Collect every line of the material below that contains the word "reading", copying each one in full. Letter case matters.

Material shown

[Start of Attachment]

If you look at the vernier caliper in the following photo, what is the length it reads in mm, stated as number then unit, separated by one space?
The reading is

[End of Attachment]
[Start of Attachment]

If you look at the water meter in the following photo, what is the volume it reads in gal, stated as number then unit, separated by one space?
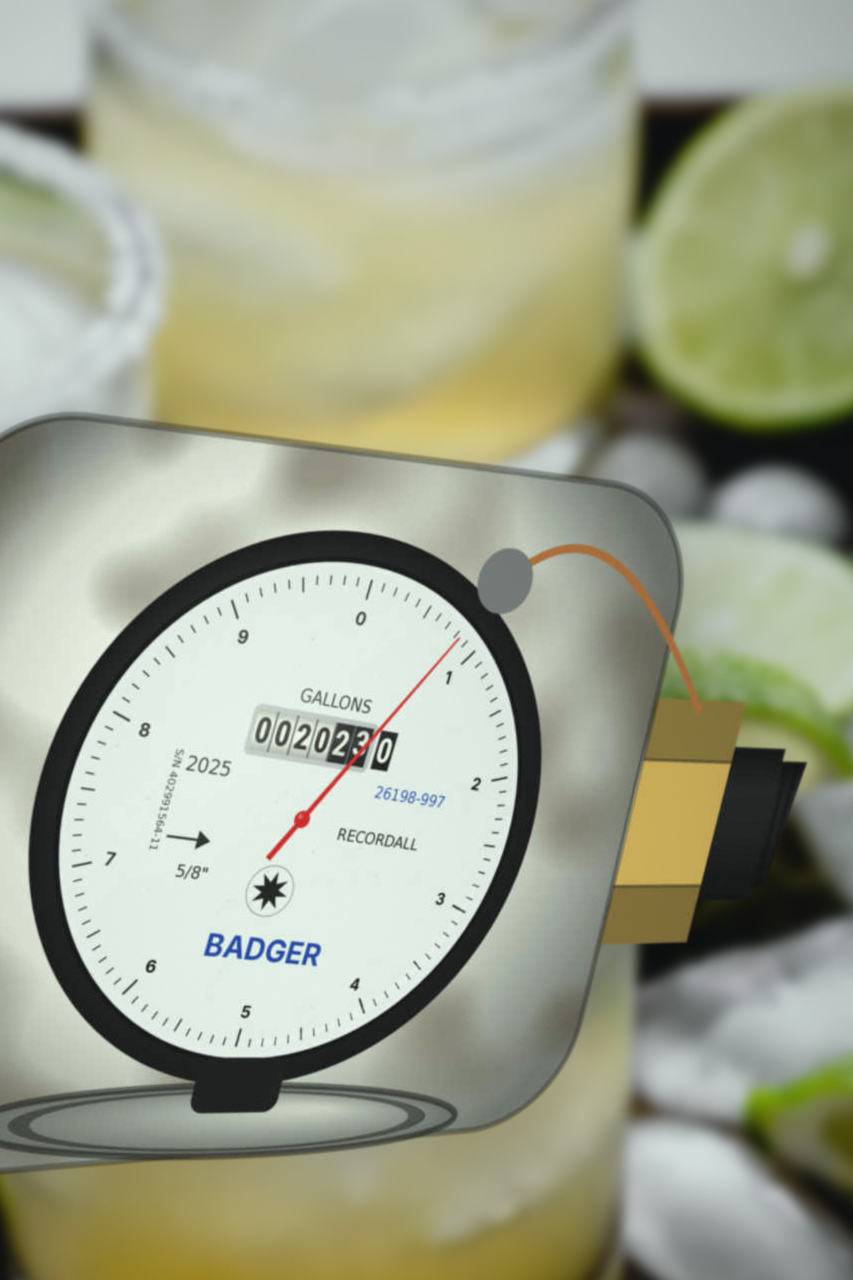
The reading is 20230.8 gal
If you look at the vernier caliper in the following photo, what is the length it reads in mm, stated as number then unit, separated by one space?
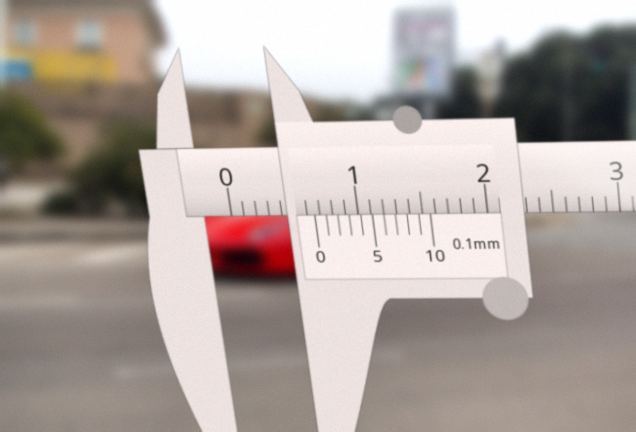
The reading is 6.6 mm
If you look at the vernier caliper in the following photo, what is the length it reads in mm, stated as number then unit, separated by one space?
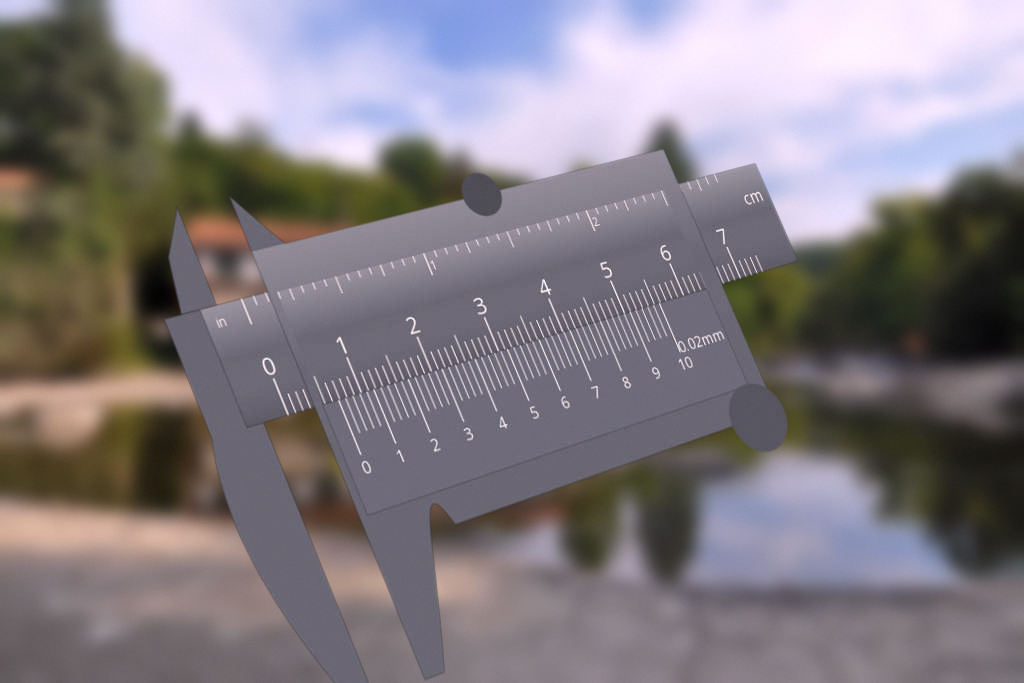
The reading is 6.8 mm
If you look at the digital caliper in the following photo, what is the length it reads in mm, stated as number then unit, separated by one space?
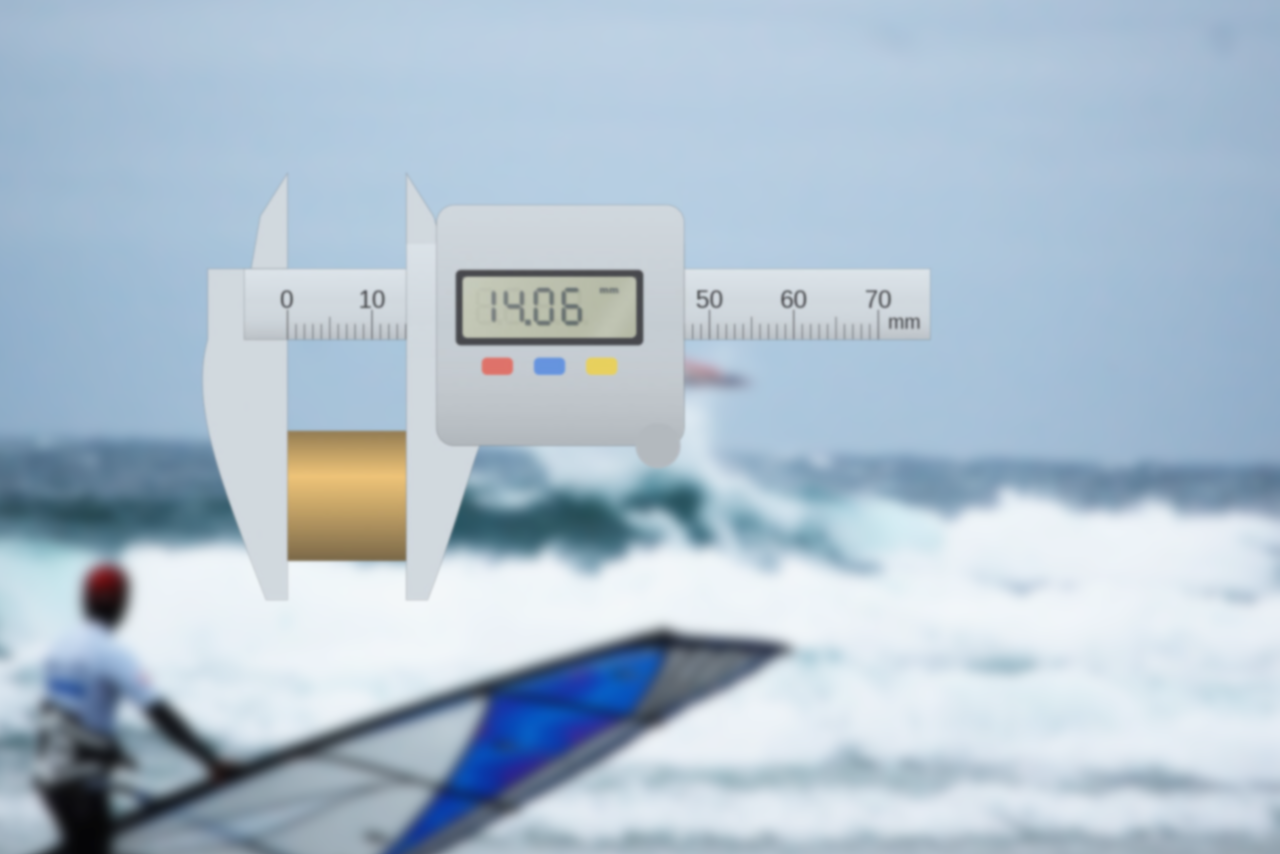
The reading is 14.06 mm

[End of Attachment]

Solution for this task
The reading is
The reading is 20230.8 gal
The reading is 6.6 mm
The reading is 6.8 mm
The reading is 14.06 mm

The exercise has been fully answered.